Convert these lines into a Markdown table with the columns "Number" and "Line", giving each line its own numbered row and leaving out any blank lines.

(Dataset records)
-- begin --
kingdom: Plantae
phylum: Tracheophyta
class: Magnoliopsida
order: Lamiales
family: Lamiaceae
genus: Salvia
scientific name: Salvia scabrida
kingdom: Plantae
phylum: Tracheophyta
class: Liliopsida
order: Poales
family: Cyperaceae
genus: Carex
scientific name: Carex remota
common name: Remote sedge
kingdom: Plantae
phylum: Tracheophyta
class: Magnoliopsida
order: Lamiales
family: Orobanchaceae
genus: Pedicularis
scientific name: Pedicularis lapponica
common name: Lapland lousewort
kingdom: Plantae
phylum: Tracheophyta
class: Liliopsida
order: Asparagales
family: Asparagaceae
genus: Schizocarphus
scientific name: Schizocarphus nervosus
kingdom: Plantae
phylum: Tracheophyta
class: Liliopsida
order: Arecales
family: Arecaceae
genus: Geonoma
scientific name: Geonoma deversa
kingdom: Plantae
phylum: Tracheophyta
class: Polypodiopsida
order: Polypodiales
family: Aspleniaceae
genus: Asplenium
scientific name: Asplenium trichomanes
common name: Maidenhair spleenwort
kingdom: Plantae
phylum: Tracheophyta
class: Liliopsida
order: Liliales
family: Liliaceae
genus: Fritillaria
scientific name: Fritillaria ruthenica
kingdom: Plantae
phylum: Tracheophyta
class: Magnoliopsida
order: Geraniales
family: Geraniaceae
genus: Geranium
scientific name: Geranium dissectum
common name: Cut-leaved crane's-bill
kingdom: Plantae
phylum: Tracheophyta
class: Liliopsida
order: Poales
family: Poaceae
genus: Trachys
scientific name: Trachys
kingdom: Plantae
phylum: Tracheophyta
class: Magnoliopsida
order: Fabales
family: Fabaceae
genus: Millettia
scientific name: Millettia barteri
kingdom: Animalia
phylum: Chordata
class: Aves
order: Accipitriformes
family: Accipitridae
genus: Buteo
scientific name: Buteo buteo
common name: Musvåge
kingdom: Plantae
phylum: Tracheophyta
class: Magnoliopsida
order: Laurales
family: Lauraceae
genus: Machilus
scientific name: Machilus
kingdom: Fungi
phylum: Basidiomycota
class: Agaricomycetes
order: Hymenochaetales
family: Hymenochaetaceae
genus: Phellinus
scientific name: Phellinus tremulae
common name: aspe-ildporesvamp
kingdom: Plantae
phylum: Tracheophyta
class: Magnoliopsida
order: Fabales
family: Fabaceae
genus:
-- end --
# [Result]
| Number | Line |
|---|---|
| 1 | kingdom: Plantae |
| 2 | phylum: Tracheophyta |
| 3 | class: Magnoliopsida |
| 4 | order: Lamiales |
| 5 | family: Lamiaceae |
| 6 | genus: Salvia |
| 7 | scientific name: Salvia scabrida |
| 8 | kingdom: Plantae |
| 9 | phylum: Tracheophyta |
| 10 | class: Liliopsida |
| 11 | order: Poales |
| 12 | family: Cyperaceae |
| 13 | genus: Carex |
| 14 | scientific name: Carex remota |
| 15 | common name: Remote sedge |
| 16 | kingdom: Plantae |
| 17 | phylum: Tracheophyta |
| 18 | class: Magnoliopsida |
| 19 | order: Lamiales |
| 20 | family: Orobanchaceae |
| 21 | genus: Pedicularis |
| 22 | scientific name: Pedicularis lapponica |
| 23 | common name: Lapland lousewort |
| 24 | kingdom: Plantae |
| 25 | phylum: Tracheophyta |
| 26 | class: Liliopsida |
| 27 | order: Asparagales |
| 28 | family: Asparagaceae |
| 29 | genus: Schizocarphus |
| 30 | scientific name: Schizocarphus nervosus |
| 31 | kingdom: Plantae |
| 32 | phylum: Tracheophyta |
| 33 | class: Liliopsida |
| 34 | order: Arecales |
| 35 | family: Arecaceae |
| 36 | genus: Geonoma |
| 37 | scientific name: Geonoma deversa |
| 38 | kingdom: Plantae |
| 39 | phylum: Tracheophyta |
| 40 | class: Polypodiopsida |
| 41 | order: Polypodiales |
| 42 | family: Aspleniaceae |
| 43 | genus: Asplenium |
| 44 | scientific name: Asplenium trichomanes |
| 45 | common name: Maidenhair spleenwort |
| 46 | kingdom: Plantae |
| 47 | phylum: Tracheophyta |
| 48 | class: Liliopsida |
| 49 | order: Liliales |
| 50 | family: Liliaceae |
| 51 | genus: Fritillaria |
| 52 | scientific name: Fritillaria ruthenica |
| 53 | kingdom: Plantae |
| 54 | phylum: Tracheophyta |
| 55 | class: Magnoliopsida |
| 56 | order: Geraniales |
| 57 | family: Geraniaceae |
| 58 | genus: Geranium |
| 59 | scientific name: Geranium dissectum |
| 60 | common name: Cut-leaved crane's-bill |
| 61 | kingdom: Plantae |
| 62 | phylum: Tracheophyta |
| 63 | class: Liliopsida |
| 64 | order: Poales |
| 65 | family: Poaceae |
| 66 | genus: Trachys |
| 67 | scientific name: Trachys |
| 68 | kingdom: Plantae |
| 69 | phylum: Tracheophyta |
| 70 | class: Magnoliopsida |
| 71 | order: Fabales |
| 72 | family: Fabaceae |
| 73 | genus: Millettia |
| 74 | scientific name: Millettia barteri |
| 75 | kingdom: Animalia |
| 76 | phylum: Chordata |
| 77 | class: Aves |
| 78 | order: Accipitriformes |
| 79 | family: Accipitridae |
| 80 | genus: Buteo |
| 81 | scientific name: Buteo buteo |
| 82 | common name: Musvåge |
| 83 | kingdom: Plantae |
| 84 | phylum: Tracheophyta |
| 85 | class: Magnoliopsida |
| 86 | order: Laurales |
| 87 | family: Lauraceae |
| 88 | genus: Machilus |
| 89 | scientific name: Machilus |
| 90 | kingdom: Fungi |
| 91 | phylum: Basidiomycota |
| 92 | class: Agaricomycetes |
| 93 | order: Hymenochaetales |
| 94 | family: Hymenochaetaceae |
| 95 | genus: Phellinus |
| 96 | scientific name: Phellinus tremulae |
| 97 | common name: aspe-ildporesvamp |
| 98 | kingdom: Plantae |
| 99 | phylum: Tracheophyta |
| 100 | class: Magnoliopsida |
| 101 | order: Fabales |
| 102 | family: Fabaceae |
| 103 | genus: |